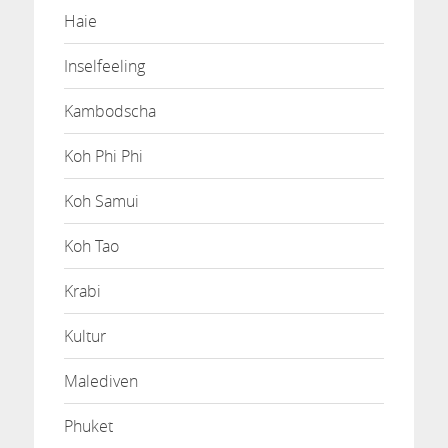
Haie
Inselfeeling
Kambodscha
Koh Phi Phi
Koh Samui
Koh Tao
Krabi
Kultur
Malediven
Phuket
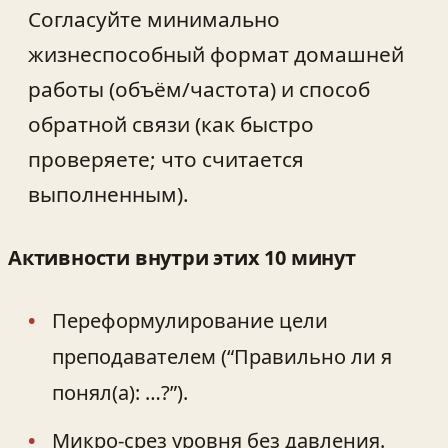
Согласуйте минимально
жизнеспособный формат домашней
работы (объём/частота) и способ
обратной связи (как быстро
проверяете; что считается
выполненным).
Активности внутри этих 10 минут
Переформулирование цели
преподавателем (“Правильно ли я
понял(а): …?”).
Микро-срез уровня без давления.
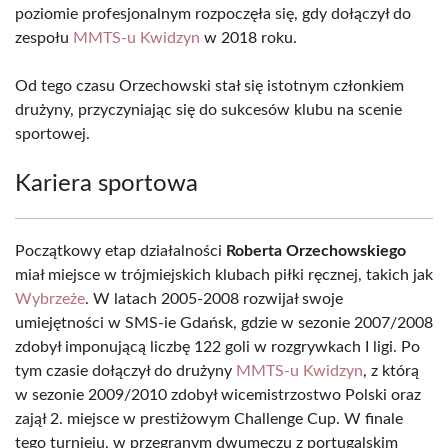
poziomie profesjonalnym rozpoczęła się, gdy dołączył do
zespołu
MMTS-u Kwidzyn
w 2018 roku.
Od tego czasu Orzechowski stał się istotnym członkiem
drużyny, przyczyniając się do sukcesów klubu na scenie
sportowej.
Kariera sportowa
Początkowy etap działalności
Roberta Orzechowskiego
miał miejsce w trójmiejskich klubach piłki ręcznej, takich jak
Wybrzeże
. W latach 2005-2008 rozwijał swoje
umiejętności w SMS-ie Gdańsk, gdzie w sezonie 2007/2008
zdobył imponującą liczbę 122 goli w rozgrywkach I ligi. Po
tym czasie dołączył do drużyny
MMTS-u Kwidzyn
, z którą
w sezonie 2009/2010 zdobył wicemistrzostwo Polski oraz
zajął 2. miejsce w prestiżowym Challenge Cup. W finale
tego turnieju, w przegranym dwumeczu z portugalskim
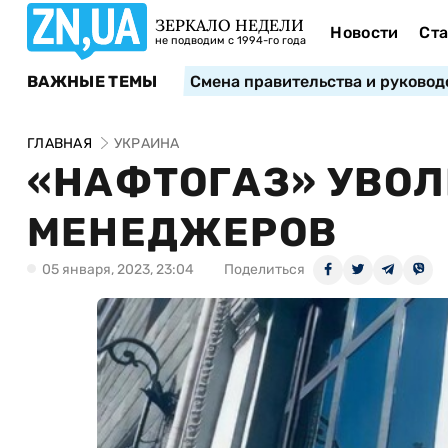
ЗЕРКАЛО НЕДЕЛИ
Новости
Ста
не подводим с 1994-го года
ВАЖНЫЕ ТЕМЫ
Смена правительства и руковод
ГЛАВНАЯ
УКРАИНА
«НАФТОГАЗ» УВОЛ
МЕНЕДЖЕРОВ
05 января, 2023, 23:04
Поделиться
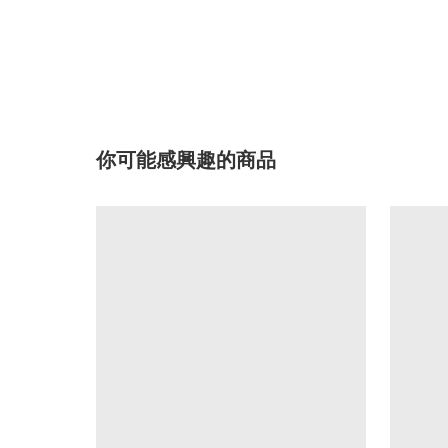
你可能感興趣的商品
---
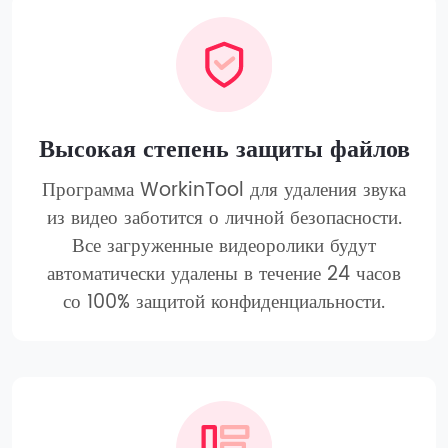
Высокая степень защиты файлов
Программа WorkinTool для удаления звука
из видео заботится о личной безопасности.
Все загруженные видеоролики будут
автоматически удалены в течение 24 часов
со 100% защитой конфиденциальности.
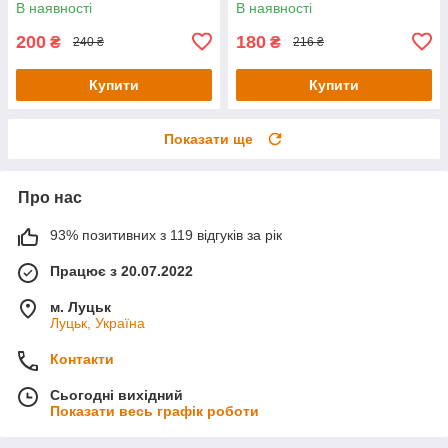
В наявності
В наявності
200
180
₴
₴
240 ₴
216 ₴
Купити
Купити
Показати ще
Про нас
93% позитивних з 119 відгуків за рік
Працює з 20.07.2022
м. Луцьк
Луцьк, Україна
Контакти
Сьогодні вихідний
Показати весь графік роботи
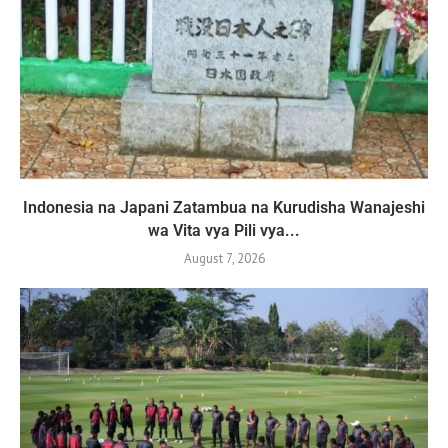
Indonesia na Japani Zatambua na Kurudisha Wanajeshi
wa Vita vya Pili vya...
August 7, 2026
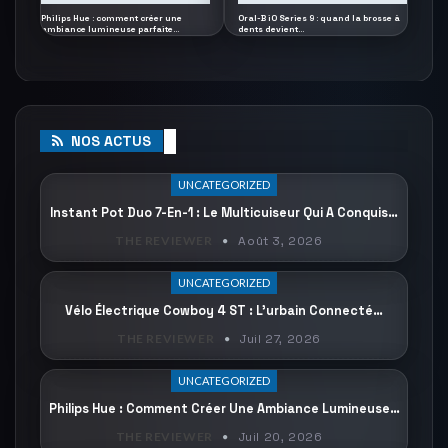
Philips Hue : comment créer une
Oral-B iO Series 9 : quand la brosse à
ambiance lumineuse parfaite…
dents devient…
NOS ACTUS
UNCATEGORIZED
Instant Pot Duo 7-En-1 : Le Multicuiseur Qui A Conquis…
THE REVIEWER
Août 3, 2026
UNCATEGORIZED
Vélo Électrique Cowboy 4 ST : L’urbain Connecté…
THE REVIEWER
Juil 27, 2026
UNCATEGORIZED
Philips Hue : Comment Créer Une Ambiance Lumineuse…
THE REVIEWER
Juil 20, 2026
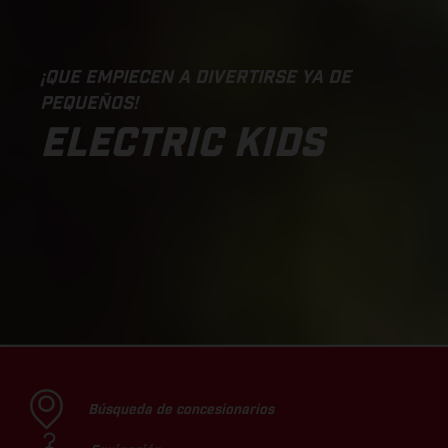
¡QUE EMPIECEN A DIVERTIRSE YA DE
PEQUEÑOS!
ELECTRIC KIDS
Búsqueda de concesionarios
* * *
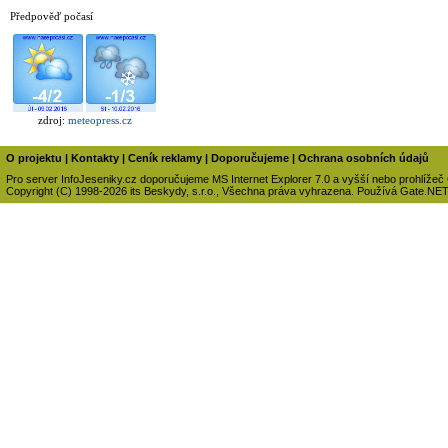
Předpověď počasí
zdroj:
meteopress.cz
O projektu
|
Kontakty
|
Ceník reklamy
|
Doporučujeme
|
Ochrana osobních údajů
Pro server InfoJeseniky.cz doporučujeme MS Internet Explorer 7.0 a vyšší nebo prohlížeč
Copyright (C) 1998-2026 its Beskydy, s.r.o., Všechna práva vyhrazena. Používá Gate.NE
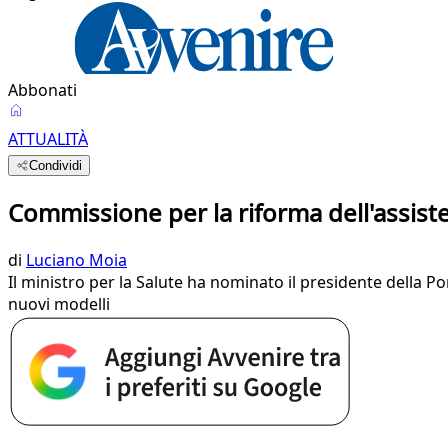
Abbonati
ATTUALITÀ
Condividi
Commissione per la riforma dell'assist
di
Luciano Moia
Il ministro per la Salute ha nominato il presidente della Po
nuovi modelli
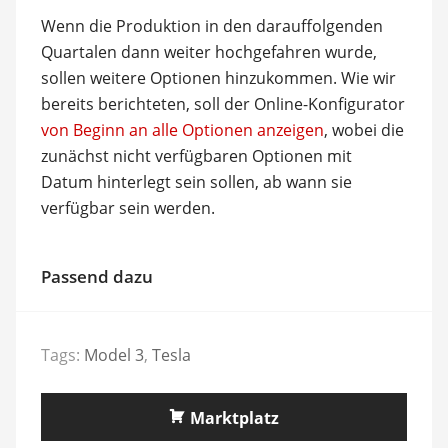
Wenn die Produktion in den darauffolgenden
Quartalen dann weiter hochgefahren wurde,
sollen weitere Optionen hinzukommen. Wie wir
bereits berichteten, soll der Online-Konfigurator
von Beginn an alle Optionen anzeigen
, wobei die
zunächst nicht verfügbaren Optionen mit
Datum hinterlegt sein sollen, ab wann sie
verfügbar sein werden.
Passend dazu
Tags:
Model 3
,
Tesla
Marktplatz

- What you have to do
Starting with the line above that holds "жизнеспособный формат домашней", restate each line word for word up to and including the line that holds "w 2018 roku.". Drop the pictures.

- Exercise output
жизнеспособный формат домашней
работы (объём/частота) и способ
обратной связи (как быстро
проверяете; что считается
выполненным).
Активности внутри этих 10 минут
Переформулирование цели
преподавателем (“Правильно ли я
понял(а): …?”).
Микро-срез уровня без давления.
poziomie profesjonalnym rozpoczęła się, gdy dołączył do
zespołu
MMTS-u Kwidzyn
w 2018 roku.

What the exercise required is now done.